U.S. Insurance Market Gearing up for Retirement Push

Robert Stone

by Robert Stone

The first Baby Boomers turn 60 this year, which will begin a tidal wave of new retirees in the coming years. Unfortunately for these retirees, the long–term funding of Social Security is unclear, defined benefit plans cover fewer and fewer of today's workers, and defined contribution plan savings rates are generally not high enough to compensate for a lengthy retirement.

This wave of retirees presents a growing opportunity for the insurance industry. Even so, numerous continuing education sessions have been presented at meetings in the last five years on single premium immediate annuities. These have included a convincing presentation of the demographic situation facing the market (boomers approaching retirement) with statistics showing a flat sales market for immediates. The closing statement was usually along the lines that no company has yet "cracked that nut."

The tide appears to have turned, in that the insurance industry is rising to meet the retirement crush. One industry magazine appears to be splitting its 2007 coverage into subtracks, one of which is "Retirement Planning and Products. The 2007 NAVA (National Association of Variable Annuities) Marketing Conference theme is "Communicating the Value of Insured Retirement Income Products." Even core insurance products like life insurance are discussed in terms of protection and accumulation versions. It is a natural extension to take accumulation products and position them as a tool for retirement planning.

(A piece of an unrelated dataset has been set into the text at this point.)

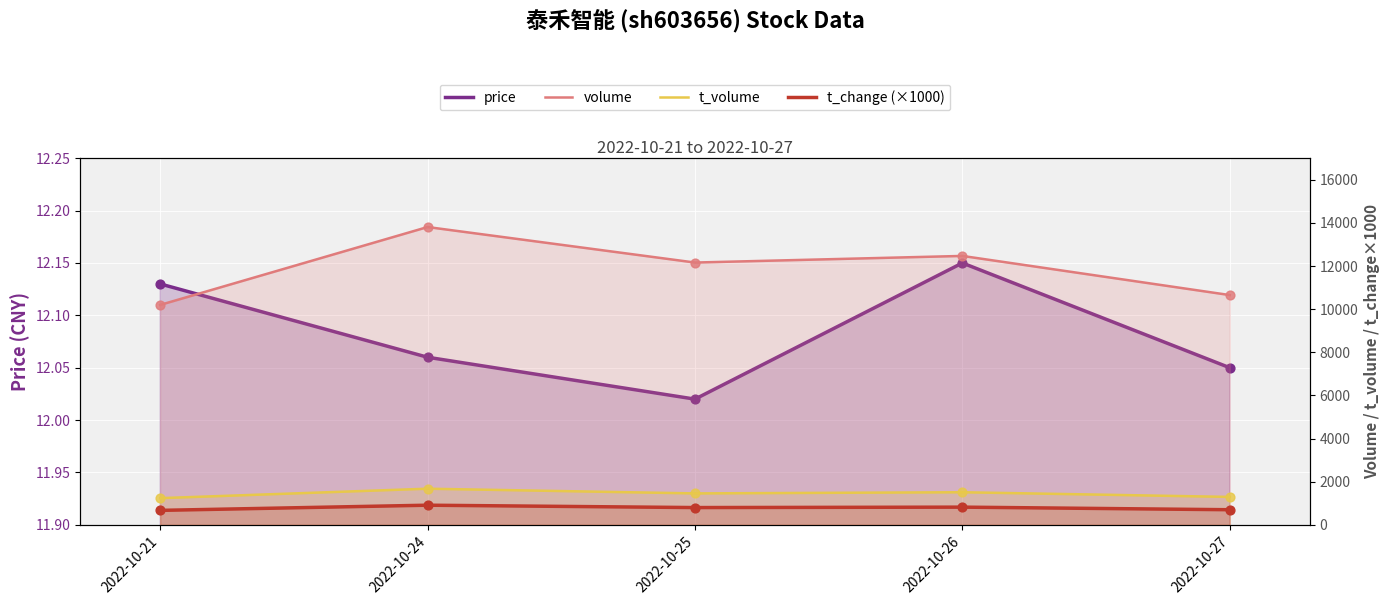

Which series contains the highest Y value?

volume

Reflecting industry interest in this market, income product choice appears to be at an all–time high. Consumers have guaranteed living benefits like GMIBs and GLWBs available in some variable and indexed annuity products. Immediate annuities come in variable, indexed, traditional fixed, and substandard varieties. Longevity insurance is also a developing market. Of course more vanilla partial withdrawal options are standard in many deferred annuity and life insurance contracts. It seems likely that product offerings will continue to evolve while offering an ever–wider array of liquidity, inflation indexing, and other product features.

While industry mobilization is great, the marketing job ahead is huge. Few insurance products aside from term life insurance and immediate annuities get positive media coverage. Deferred annuities and permanent life insurance are often vilified in the personal finance pages of national publications as expensive, poor–performing vehicles. The life insurance industry will have a big job just in combating these negative influences.

The marketing job only begins there, however. Insurance products are generally complicated, so consumer education on products will continue to be a substantial hurdle (albeit one usually left to the financial representative doing the selling). From a retirement planning standpoint, though, the education is a little more basic. Pick up any article touting the "looming retirement crisis" and it will outline how little money the general public thinks it takes to retire. This doesn't take into account the portion of the population who hasn't even thought about a retirement age, much less an amount to save for retirement. The bottom line would seem to be that mobilizing people to save for retirement (and thus look at products the insurance industry has to offer) will require getting them to think about an amount and an age for retirement.

For actuaries such planning is fundamental to who we are (and what we frankly enjoy). For most other Americans, creating a spreadsheet of savings projections isn't considered recreation. Helping consumers see their own needs, however, may be the only way to help them consider what our industry has to offer. To achieve marketing success in a retirement planning push, getting down to basics may be the key to driving sales success for the industry.